As fontes destes anticorpos podem ser
amostras de soro (por exemplo, de
pacientes com infecções conhecidas),
preparações de anticorpo policlonal
purificado, ou os anticorpos
monoclonais. A mistura contendo a
proteína sob investigação tem seus
componentes revelados por
eletroforese em gel e as proteínas são
transferidas para o papel de
nitrocelulose. O anticorpo primário se
liga à proteína-alvo e é imobilizado no
papel. O complexo antígeno-anticorpo
pode assim, ser identificado com os
anticorpos que serão marcados por iodo radioativo e, assim, podem ser visualizados pelo
procedimento de autorradiografia.
● Outros exemplos de produtos para uso em humanos obtidos pelo DNA
recombinante:
Um exemplo da potencial aplicação da expressão de proteínas recombinadas em
intervenção terapêutica é a produção de anticorpos em plantas, visando seu uso em
imunoterapia.
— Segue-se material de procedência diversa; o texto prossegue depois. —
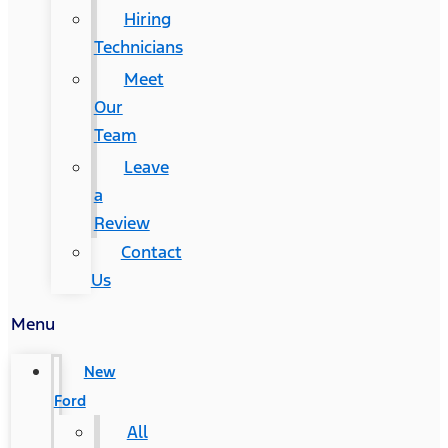
Hiring
Technicians
Meet
Our
Team
Leave
a
Review
Contact
Us
Menu
New
Ford
All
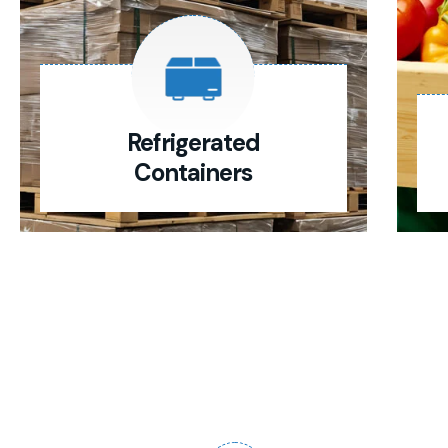
Refrigerated
Containers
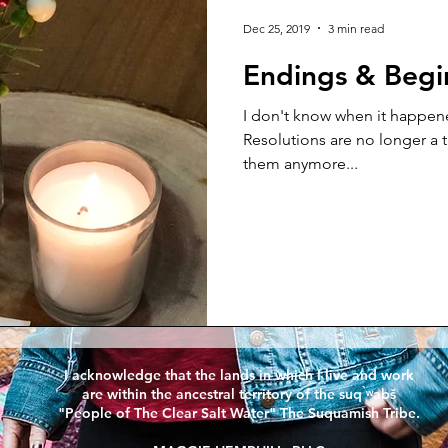
 Thursday
Dec 25, 2019
3 min read
Endings & Begi
I don't know when it happen
Resolutions are no longer a thing. People just a
them anymore...
I acknowledge that the lands in which I live and work
are within the ancestral territory of the suq ̀ʷabš
"People of The Clear Salt Water" The Suquamish Tribe.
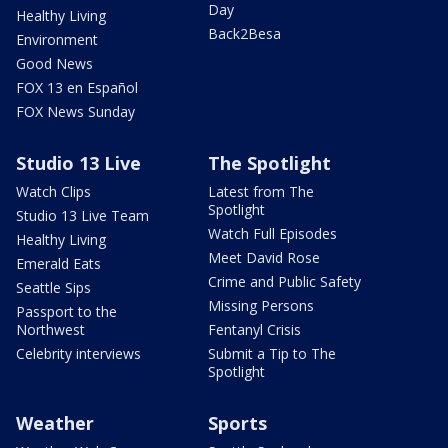
Day
Healthy Living
Back2Besa
Environment
Good News
FOX 13 en Español
FOX News Sunday
Studio 13 Live
The Spotlight
Watch Clips
Latest from The
Spotlight
Studio 13 Live Team
Watch Full Episodes
Healthy Living
Meet David Rose
Emerald Eats
Crime and Public Safety
Seattle Sips
Missing Persons
Passport to the
Northwest
Fentanyl Crisis
Celebrity interviews
Submit a Tip to The
Spotlight
Weather
Sports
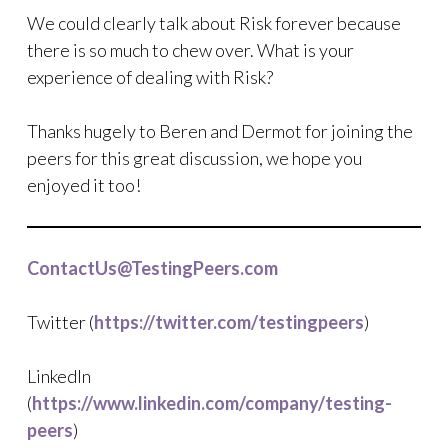
We could clearly talk about Risk forever because
there is so much to chew over. What is your
experience of dealing with Risk?
Thanks hugely to Beren and Dermot for joining the
peers for this great discussion, we hope you
enjoyed it too!
ContactUs@TestingPeers.com
Twitter (
https://twitter.com/testingpeers
)
LinkedIn
(
https://www.linkedin.com/company/testing-
peers
)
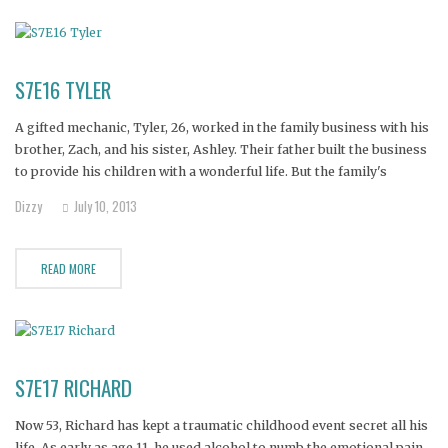
S7E16 TYLER
A gifted mechanic, Tyler, 26, worked in the family business with his
brother, Zach, and his sister, Ashley. Their father built the business
to provide his children with a wonderful life. But the family's
dreams turned to tragedy when Tyler found both Zach and Ashley
Dizzy
July 10, 2013
dead from drug overdoses. Unable
READ MORE
S7E17 RICHARD
Now 53, Richard has kept a traumatic childhood event secret all his
life. As early as age 11, he used alcohol to numb the emotional pain.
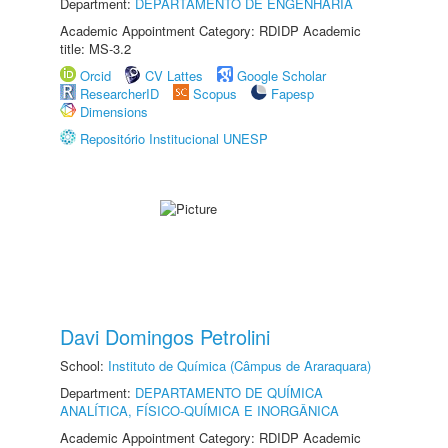
Department:
DEPARTAMENTO DE ENGENHARIA
Academic Appointment Category: RDIDP Academic
title: MS-3.2
Orcid
CV Lattes
Google Scholar
ResearcherID
Scopus
Fapesp
Dimensions
Repositório Institucional UNESP
Davi Domingos Petrolini
School:
Instituto de Química (Câmpus de Araraquara)
Department:
DEPARTAMENTO DE QUÍMICA
ANALÍTICA, FÍSICO-QUÍMICA E INORGÂNICA
Academic Appointment Category: RDIDP Academic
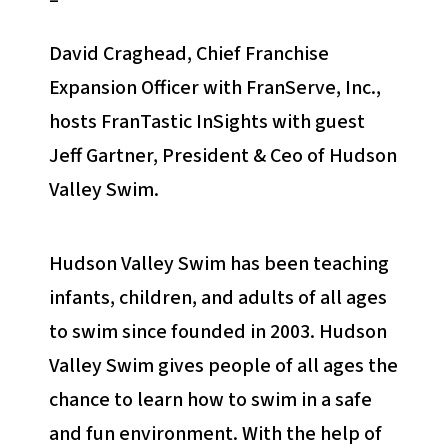
–
David Craghead, Chief Franchise
Expansion Officer with FranServe, Inc.,
hosts FranTastic InSights with guest
Jeff Gartner, President & Ceo of Hudson
Valley Swim.
Hudson Valley Swim has been teaching
infants, children, and adults of all ages
to swim since founded in 2003. Hudson
Valley Swim gives people of all ages the
chance to learn how to swim in a safe
and fun environment. With the help of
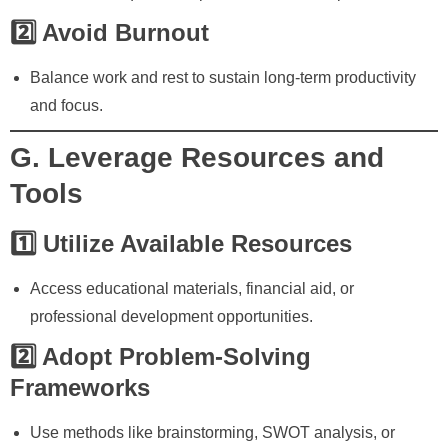
2️⃣ Avoid Burnout
Balance work and rest to sustain long-term productivity
and focus.
G. Leverage Resources and
Tools
1️⃣ Utilize Available Resources
Access educational materials, financial aid, or
professional development opportunities.
2️⃣ Adopt Problem-Solving
Frameworks
Use methods like brainstorming, SWOT analysis, or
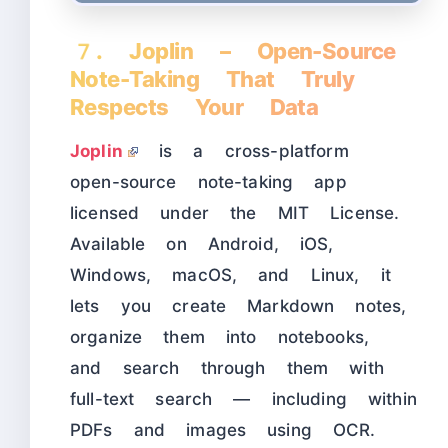
7. Joplin – Open-Source
Note-Taking That Truly
Respects Your Data
Joplin
is a cross-platform
open-source note-taking app
licensed under the MIT License.
Available on Android, iOS,
Windows, macOS, and Linux, it
lets you create Markdown notes,
organize them into notebooks,
and search through them with
full-text search — including within
PDFs and images using OCR.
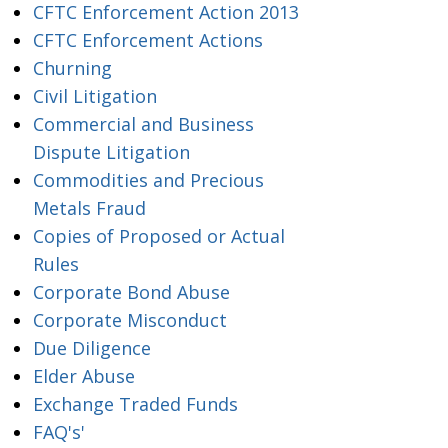
CFTC Enforcement Action 2013
CFTC Enforcement Actions
Churning
Civil Litigation
Commercial and Business
Dispute Litigation
Commodities and Precious
Metals Fraud
Copies of Proposed or Actual
Rules
Corporate Bond Abuse
Corporate Misconduct
Due Diligence
Elder Abuse
Exchange Traded Funds
FAQ's'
As plantas são capazes de sintetizar e montar qualquer tipo de molécula de
anticorpo, desde fragmentos até cadeias completas, produzindo uma grande quantidade de
anticorpos. Outro exemplo é a terapia gênica por transferência de células retiradas do
próprio paciente com retrovírus, ou outros tipos de vírus, com o intuito de repor um gene
mutante ou para o tratamento de doenças multifatoriais como câncer e doenças cardíacas.
A primeira terapia gênica realizada para substituir um gene mutante único, foi a terapia para
a deficiência da adenosina desaminase (ADA), a qual consiste em implantar linfócitos T
transfetados com retrovírus expressando a proteína ausente nos portadores desta doença.